Start of THE DATA
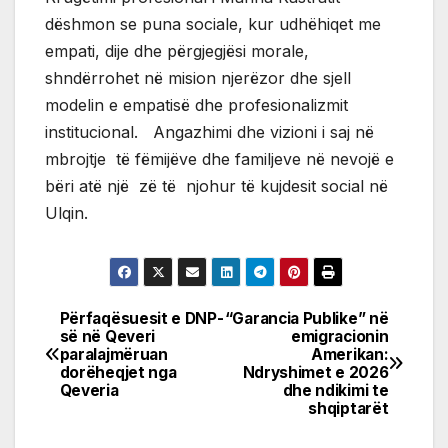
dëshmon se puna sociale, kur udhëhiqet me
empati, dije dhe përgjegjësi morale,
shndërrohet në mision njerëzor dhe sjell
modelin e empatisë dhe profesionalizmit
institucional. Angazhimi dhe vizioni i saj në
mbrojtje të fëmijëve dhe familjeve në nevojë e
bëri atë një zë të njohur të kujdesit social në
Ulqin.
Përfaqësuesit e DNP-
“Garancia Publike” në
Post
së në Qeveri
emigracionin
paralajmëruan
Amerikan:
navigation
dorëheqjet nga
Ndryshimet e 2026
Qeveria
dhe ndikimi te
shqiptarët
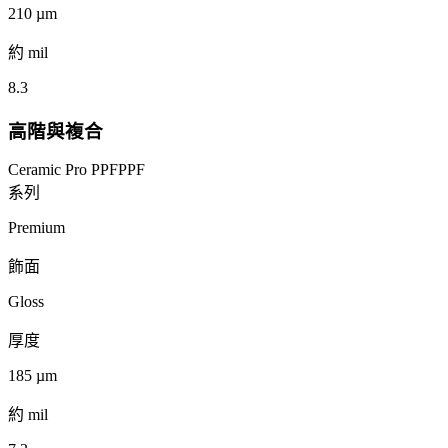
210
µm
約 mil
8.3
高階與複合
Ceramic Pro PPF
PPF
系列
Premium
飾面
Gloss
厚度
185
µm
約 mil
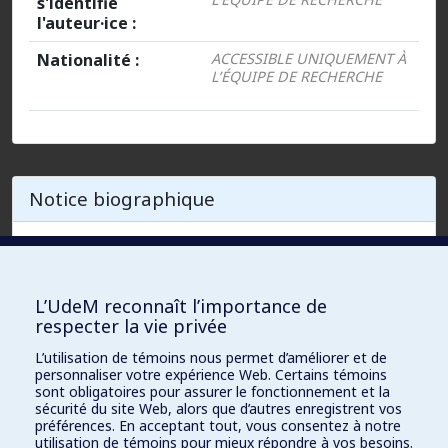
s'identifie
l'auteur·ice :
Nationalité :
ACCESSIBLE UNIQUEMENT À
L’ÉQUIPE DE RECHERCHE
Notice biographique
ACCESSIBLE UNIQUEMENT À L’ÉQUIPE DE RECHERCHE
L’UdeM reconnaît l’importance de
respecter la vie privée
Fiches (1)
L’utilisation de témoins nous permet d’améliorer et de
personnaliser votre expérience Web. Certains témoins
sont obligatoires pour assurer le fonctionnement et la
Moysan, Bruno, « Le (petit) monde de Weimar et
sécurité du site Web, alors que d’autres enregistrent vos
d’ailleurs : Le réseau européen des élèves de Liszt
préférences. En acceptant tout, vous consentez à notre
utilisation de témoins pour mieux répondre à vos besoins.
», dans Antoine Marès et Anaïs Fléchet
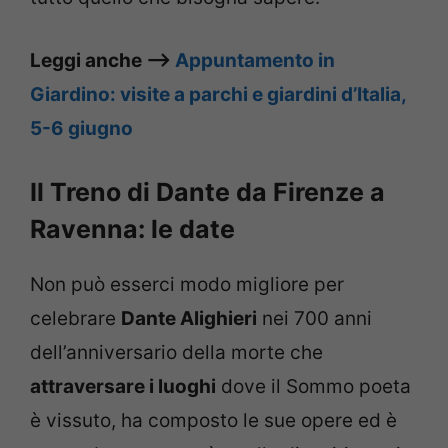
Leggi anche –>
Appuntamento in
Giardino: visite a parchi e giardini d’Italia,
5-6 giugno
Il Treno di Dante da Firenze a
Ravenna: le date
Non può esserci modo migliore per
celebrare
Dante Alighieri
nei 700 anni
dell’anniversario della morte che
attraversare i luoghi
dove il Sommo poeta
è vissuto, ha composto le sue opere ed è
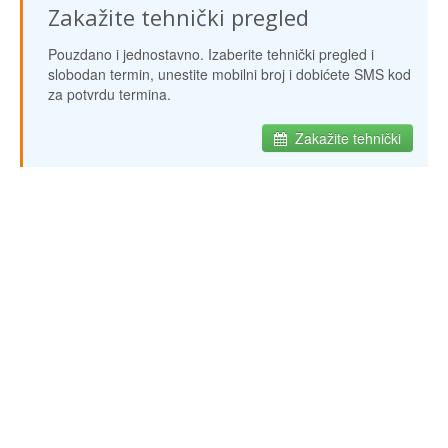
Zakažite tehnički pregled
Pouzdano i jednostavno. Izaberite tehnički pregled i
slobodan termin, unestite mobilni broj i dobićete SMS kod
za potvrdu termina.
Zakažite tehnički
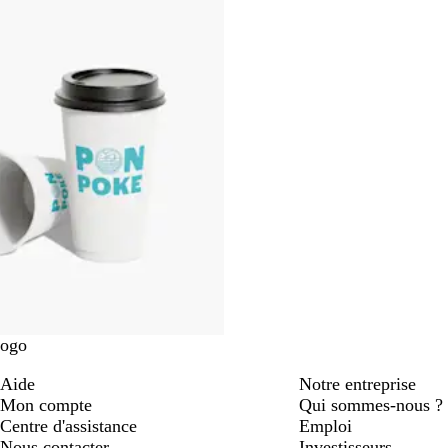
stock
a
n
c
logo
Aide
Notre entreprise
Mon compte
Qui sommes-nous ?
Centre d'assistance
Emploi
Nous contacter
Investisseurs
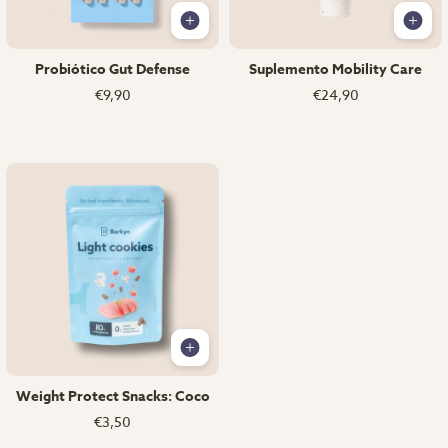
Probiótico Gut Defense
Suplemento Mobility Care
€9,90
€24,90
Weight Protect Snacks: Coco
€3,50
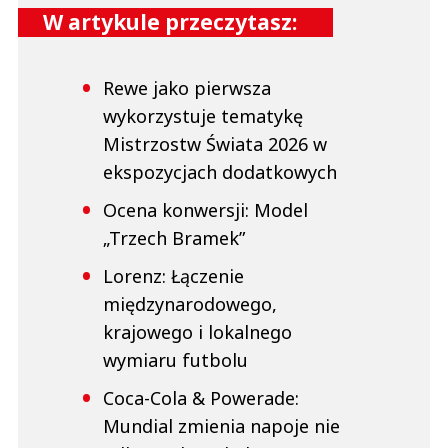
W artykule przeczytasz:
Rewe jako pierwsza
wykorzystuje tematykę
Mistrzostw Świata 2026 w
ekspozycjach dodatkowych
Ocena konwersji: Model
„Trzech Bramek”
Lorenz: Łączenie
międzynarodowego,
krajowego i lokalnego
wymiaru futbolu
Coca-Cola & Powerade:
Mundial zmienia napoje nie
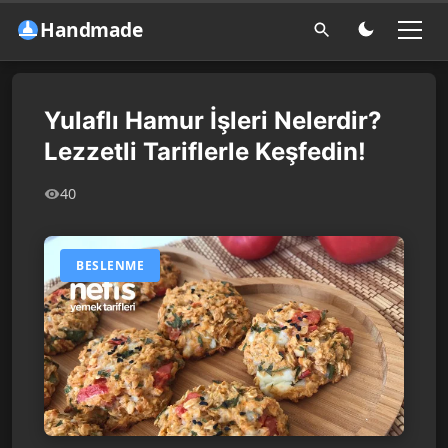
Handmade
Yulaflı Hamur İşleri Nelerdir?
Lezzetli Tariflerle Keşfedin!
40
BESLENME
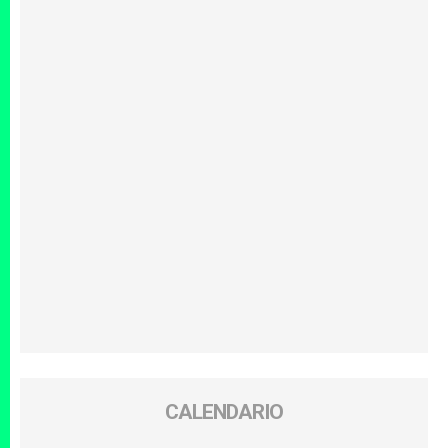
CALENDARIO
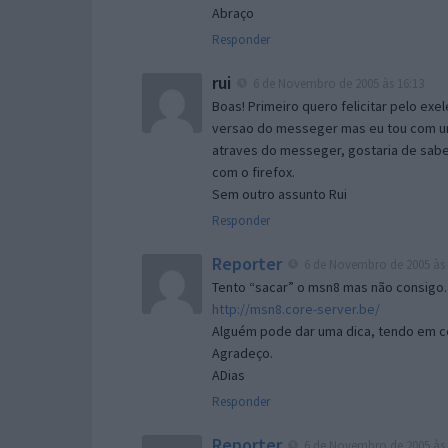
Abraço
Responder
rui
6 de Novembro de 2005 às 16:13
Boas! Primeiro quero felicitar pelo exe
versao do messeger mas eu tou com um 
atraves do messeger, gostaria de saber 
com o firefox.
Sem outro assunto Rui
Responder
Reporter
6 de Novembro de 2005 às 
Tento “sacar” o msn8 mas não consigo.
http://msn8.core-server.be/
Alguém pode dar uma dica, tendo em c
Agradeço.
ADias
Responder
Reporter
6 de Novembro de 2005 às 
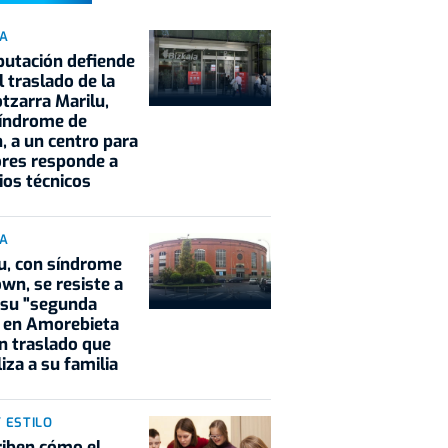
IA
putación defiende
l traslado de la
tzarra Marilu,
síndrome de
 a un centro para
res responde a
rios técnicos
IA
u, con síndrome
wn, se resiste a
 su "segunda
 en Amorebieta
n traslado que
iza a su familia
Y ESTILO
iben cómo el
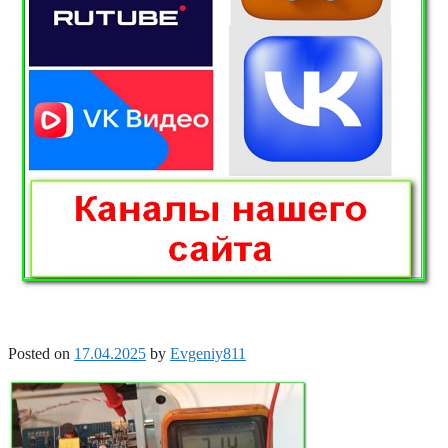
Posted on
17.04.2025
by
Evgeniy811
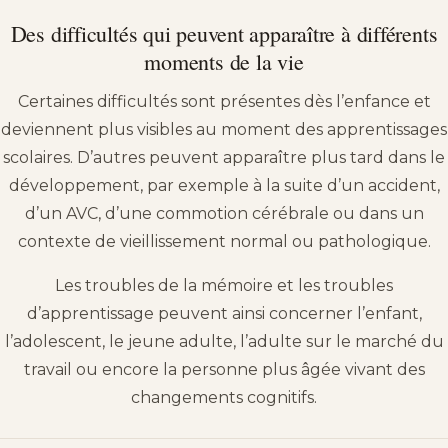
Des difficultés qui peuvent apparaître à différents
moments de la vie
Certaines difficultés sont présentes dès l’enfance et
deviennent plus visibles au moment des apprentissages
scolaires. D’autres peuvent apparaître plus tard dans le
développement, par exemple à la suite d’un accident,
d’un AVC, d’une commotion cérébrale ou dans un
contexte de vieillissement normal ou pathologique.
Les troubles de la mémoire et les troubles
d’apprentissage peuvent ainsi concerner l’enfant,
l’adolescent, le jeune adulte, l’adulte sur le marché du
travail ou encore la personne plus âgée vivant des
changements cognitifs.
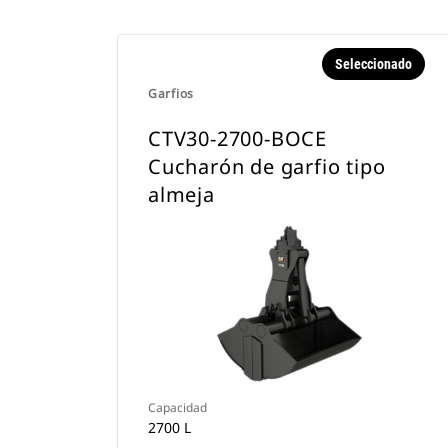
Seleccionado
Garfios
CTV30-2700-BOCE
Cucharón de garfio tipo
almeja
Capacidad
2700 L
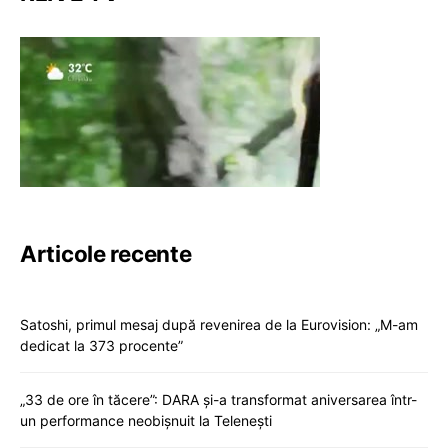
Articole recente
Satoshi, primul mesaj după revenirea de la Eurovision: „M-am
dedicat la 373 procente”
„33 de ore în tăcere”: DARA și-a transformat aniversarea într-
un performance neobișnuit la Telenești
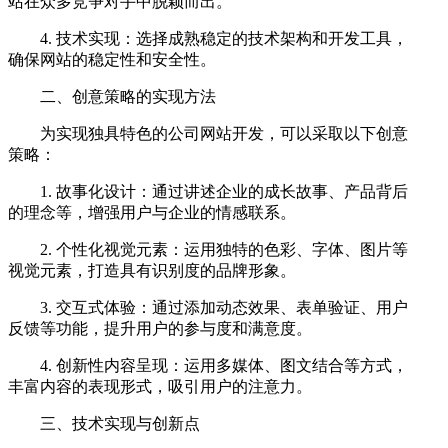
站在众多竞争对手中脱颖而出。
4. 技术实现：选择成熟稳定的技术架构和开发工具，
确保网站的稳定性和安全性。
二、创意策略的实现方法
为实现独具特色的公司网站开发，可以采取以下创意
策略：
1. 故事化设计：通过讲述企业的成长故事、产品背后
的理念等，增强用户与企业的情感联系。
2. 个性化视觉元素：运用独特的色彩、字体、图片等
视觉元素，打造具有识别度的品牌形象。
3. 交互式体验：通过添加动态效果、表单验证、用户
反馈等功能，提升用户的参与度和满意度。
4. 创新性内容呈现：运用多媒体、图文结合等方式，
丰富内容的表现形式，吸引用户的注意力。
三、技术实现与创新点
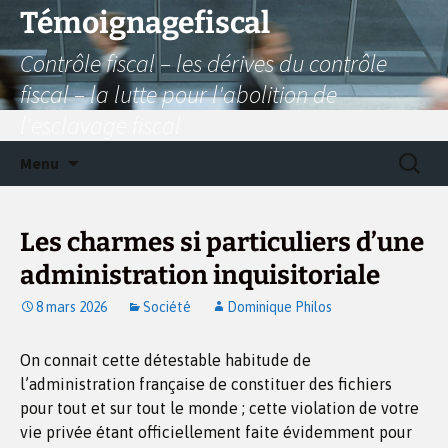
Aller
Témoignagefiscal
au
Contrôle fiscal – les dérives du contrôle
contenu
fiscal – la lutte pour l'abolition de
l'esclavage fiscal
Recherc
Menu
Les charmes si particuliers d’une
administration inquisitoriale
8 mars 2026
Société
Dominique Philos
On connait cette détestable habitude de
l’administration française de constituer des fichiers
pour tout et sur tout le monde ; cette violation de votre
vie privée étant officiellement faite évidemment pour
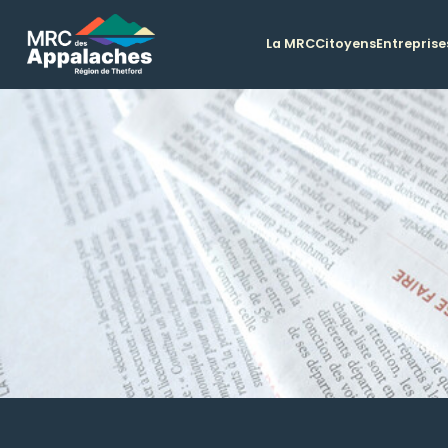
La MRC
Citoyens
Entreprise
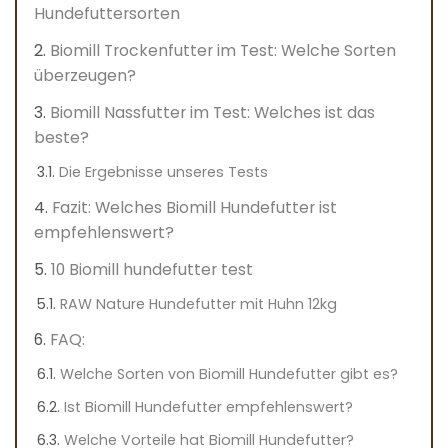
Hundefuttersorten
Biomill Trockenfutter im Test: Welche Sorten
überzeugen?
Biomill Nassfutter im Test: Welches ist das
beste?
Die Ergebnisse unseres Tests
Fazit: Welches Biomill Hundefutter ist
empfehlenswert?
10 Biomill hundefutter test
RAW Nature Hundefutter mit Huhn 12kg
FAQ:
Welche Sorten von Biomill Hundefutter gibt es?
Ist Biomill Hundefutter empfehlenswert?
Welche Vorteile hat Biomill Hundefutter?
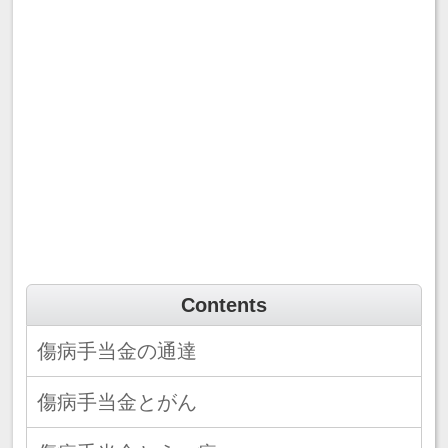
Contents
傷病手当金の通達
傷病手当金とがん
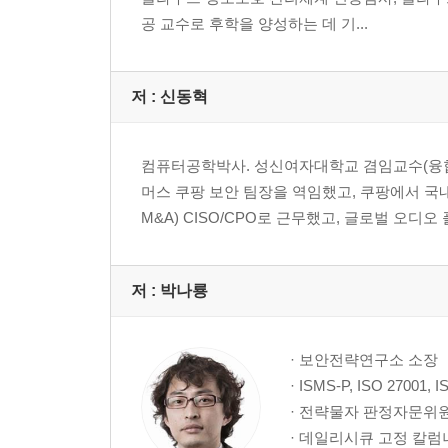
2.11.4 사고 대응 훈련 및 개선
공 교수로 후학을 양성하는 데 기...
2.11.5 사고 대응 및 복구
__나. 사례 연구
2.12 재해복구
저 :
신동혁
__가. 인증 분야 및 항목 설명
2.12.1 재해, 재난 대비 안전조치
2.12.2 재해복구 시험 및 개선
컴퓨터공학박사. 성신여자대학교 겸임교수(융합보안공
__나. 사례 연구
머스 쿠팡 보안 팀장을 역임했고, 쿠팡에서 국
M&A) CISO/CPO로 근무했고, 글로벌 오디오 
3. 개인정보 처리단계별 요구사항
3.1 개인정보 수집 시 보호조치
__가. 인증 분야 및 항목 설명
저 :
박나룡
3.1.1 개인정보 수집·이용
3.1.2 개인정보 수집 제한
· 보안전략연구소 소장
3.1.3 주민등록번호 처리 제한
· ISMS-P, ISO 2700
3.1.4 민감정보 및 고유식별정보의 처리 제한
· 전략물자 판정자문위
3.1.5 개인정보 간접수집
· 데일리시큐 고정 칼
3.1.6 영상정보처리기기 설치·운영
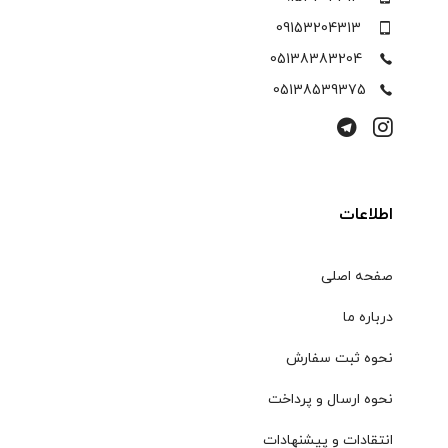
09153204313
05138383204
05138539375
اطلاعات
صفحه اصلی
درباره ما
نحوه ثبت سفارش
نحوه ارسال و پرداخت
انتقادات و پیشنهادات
End of THE DATA
Rewrite all the records above, substituting "Rezervišite" for "Zakažite" and leaving everything else unchanged. Leave the pictures out of your answer.

dëshmon se puna sociale, kur udhëhiqet me
empati, dije dhe përgjegjësi morale,
shndërrohet në mision njerëzor dhe sjell
modelin e empatisë dhe profesionalizmit
institucional. Angazhimi dhe vizioni i saj në
mbrojtje të fëmijëve dhe familjeve në nevojë e
bëri atë një zë të njohur të kujdesit social në
Ulqin.
Përfaqësuesit e DNP-
“Garancia Publike” në
Post
së në Qeveri
emigracionin
paralajmëruan
Amerikan:
navigation
dorëheqjet nga
Ndryshimet e 2026
Qeveria
dhe ndikimi te
shqiptarët
210
µm
約 mil
8.3
高階與複合
Ceramic Pro PPF
PPF
系列
Premium
飾面
Gloss
厚度
185
µm
約 mil
s'identifie
l'auteur·ice :
Nationalité :
ACCESSIBLE UNIQUEMENT À
L’ÉQUIPE DE RECHERCHE
Notice biographique
ACCESSIBLE UNIQUEMENT À L’ÉQUIPE DE RECHERCHE
L’UdeM reconnaît l’importance de
respecter la vie privée
Fiches (1)
L’utilisation de témoins nous permet d’améliorer et de
personnaliser votre expérience Web. Certains témoins
sont obligatoires pour assurer le fonctionnement et la
Moysan, Bruno, « Le (petit) monde de Weimar et
sécurité du site Web, alors que d’autres enregistrent vos
d’ailleurs : Le réseau européen des élèves de Liszt
préférences. En acceptant tout, vous consentez à notre
utilisation de témoins pour mieux répondre à vos besoins.
», dans Antoine Marès et Anaïs Fléchet
Leggi anche –>
Appuntamento in
Giardino: visite a parchi e giardini d’Italia,
5-6 giugno
Il Treno di Dante da Firenze a
Ravenna: le date
Non può esserci modo migliore per
celebrare
Dante Alighieri
nei 700 anni
dell’anniversario della morte che
attraversare i luoghi
dove il Sommo poeta
è vissuto, ha composto le sue opere ed è
Rezervišite tehnički pregled
Pouzdano i jednostavno. Izaberite tehnički pregled i
slobodan termin, unestite mobilni broj i dobićete SMS kod
za potvrdu termina.
Rezervišite tehnički
stock
a
n
c
logo
Aide
Notre entreprise
Mon compte
Qui sommes-nous ?
Centre d'assistance
Emploi
Nous contacter
Investisseurs
Probiótico Gut Defense
Suplemento Mobility Care
€9,90
€24,90
Weight Protect Snacks: Coco
€3,50
W artykule przeczytasz:
Rewe jako pierwsza
wykorzystuje tematykę
Mistrzostw Świata 2026 w
ekspozycjach dodatkowych
Ocena konwersji: Model
„Trzech Bramek”
Lorenz: Łączenie
międzynarodowego,
krajowego i lokalnego
wymiaru futbolu
Coca-Cola & Powerade:
Mundial zmienia napoje nie
Handmade
Yulaflı Hamur İşleri Nelerdir?
Lezzetli Tariflerle Keşfedin!
40
BESLENME
CALENDARIO
Abraço
Responder
rui
6 de Novembro de 2005 às 16:13
Boas! Primeiro quero felicitar pelo exe
versao do messeger mas eu tou com um 
atraves do messeger, gostaria de saber 
com o firefox.
Sem outro assunto Rui
Responder
Reporter
6 de Novembro de 2005 às 
Tento “sacar” o msn8 mas não consigo.
http://msn8.core-server.be/
Alguém pode dar uma dica, tendo em c
Agradeço.
ADias
Responder
Reporter
6 de Novembro de 2005 às 
IA
putación defiende
l traslado de la
tzarra Marilu,
síndrome de
 a un centro para
res responde a
rios técnicos
IA
u, con síndrome
wn, se resiste a
 su "segunda
 en Amorebieta
n traslado que
iza a su familia
Y ESTILO
iben cómo el
Posted on
17.04.2025
by
Evgeniy811
Des difficultés qui peuvent apparaître à différents
moments de la vie
Certaines difficultés sont présentes dès l’enfance et
deviennent plus visibles au moment des apprentissages
scolaires. D’autres peuvent apparaître plus tard dans le
développement, par exemple à la suite d’un accident,
d’un AVC, d’une commotion cérébrale ou dans un
contexte de vieillissement normal ou pathologique.
Les troubles de la mémoire et les troubles
d’apprentissage peuvent ainsi concerner l’enfant,
l’adolescent, le jeune adulte, l’adulte sur le marché du
travail ou encore la personne plus âgée vivant des
changements cognitifs.
Seleccionado
Garfios
CTV30-2700-BOCE
Cucharón de garfio tipo
almeja
Capacidad
2700 L
Articole recente
Satoshi, primul mesaj după revenirea de la Eurovision: „M-am
dedicat la 373 procente”
„33 de ore în tăcere”: DARA și-a transformat aniversarea într-
un performance neobișnuit la Telenești
站在众多竞争对手中脱颖而出。
4. 技术实现：选择成熟稳定的技术架构和开发工具，
确保网站的稳定性和安全性。
二、创意策略的实现方法
为实现独具特色的公司网站开发，可以采取以下创意
策略：
1. 故事化设计：通过讲述企业的成长故事、产品背后
的理念等，增强用户与企业的情感联系。
2. 个性化视觉元素：运用独特的色彩、字体、图片等
视觉元素，打造具有识别度的品牌形象。
3. 交互式体验：通过添加动态效果、表单验证、用户
反馈等功能，提升用户的参与度和满意度。
4. 创新性内容呈现：运用多媒体、图文结合等方式，
丰富内容的表现形式，吸引用户的注意力。
三、技术实现与创新点
Aller
Témoignagefiscal
au
Contrôle fiscal – les dérives du contrôle
contenu
fiscal – la lutte pour l'abolition de
l'esclavage fiscal
Recherc
Menu
Les charmes si particuliers d’une
administration inquisitoriale
8 mars 2026
Société
Dominique Philos
On connait cette détestable habitude de
l’administration française de constituer des fichiers
pour tout et sur tout le monde ; cette violation de votre
vie privée étant officiellement faite évidemment pour
La MRC
Citoyens
Entreprise
Hundefuttersorten
Biomill Trockenfutter im Test: Welche Sorten
überzeugen?
Biomill Nassfutter im Test: Welches ist das
beste?
Die Ergebnisse unseres Tests
Fazit: Welches Biomill Hundefutter ist
empfehlenswert?
10 Biomill hundefutter test
RAW Nature Hundefutter mit Huhn 12kg
FAQ:
Welche Sorten von Biomill Hundefutter gibt es?
Ist Biomill Hundefutter empfehlenswert?
Welche Vorteile hat Biomill Hundefutter?
Contents
傷病手当金の通達
傷病手当金とがん
2.11.4 사고 대응 훈련 및 개선
공 교수로 후학을 양성하는 데 기...
2.11.5 사고 대응 및 복구
__나. 사례 연구
2.12 재해복구
저 :
신동혁
__가. 인증 분야 및 항목 설명
2.12.1 재해, 재난 대비 안전조치
2.12.2 재해복구 시험 및 개선
컴퓨터공학박사. 성신여자대학교 겸임교수(융합보안공
__나. 사례 연구
머스 쿠팡 보안 팀장을 역임했고, 쿠팡에서 국
M&A) CISO/CPO로 근무했고, 글로벌 오디오 
3. 개인정보 처리단계별 요구사항
3.1 개인정보 수집 시 보호조치
__가. 인증 분야 및 항목 설명
저 :
박나룡
3.1.1 개인정보 수집·이용
3.1.2 개인정보 수집 제한
· 보안전략연구소 소장
3.1.3 주민등록번호 처리 제한
· ISMS-P, ISO 2700
3.1.4 민감정보 및 고유식별정보의 처리 제한
· 전략물자 판정자문위
3.1.5 개인정보 간접수집
· 데일리시큐 고정 칼
3.1.6 영상정보처리기기 설치·운영
09153204313
05138383204
05138539375
اطلاعات
صفحه اصلی
درباره ما
نحوه ثبت سفارش
نحوه ارسال و پرداخت
انتقادات و پیشنهادات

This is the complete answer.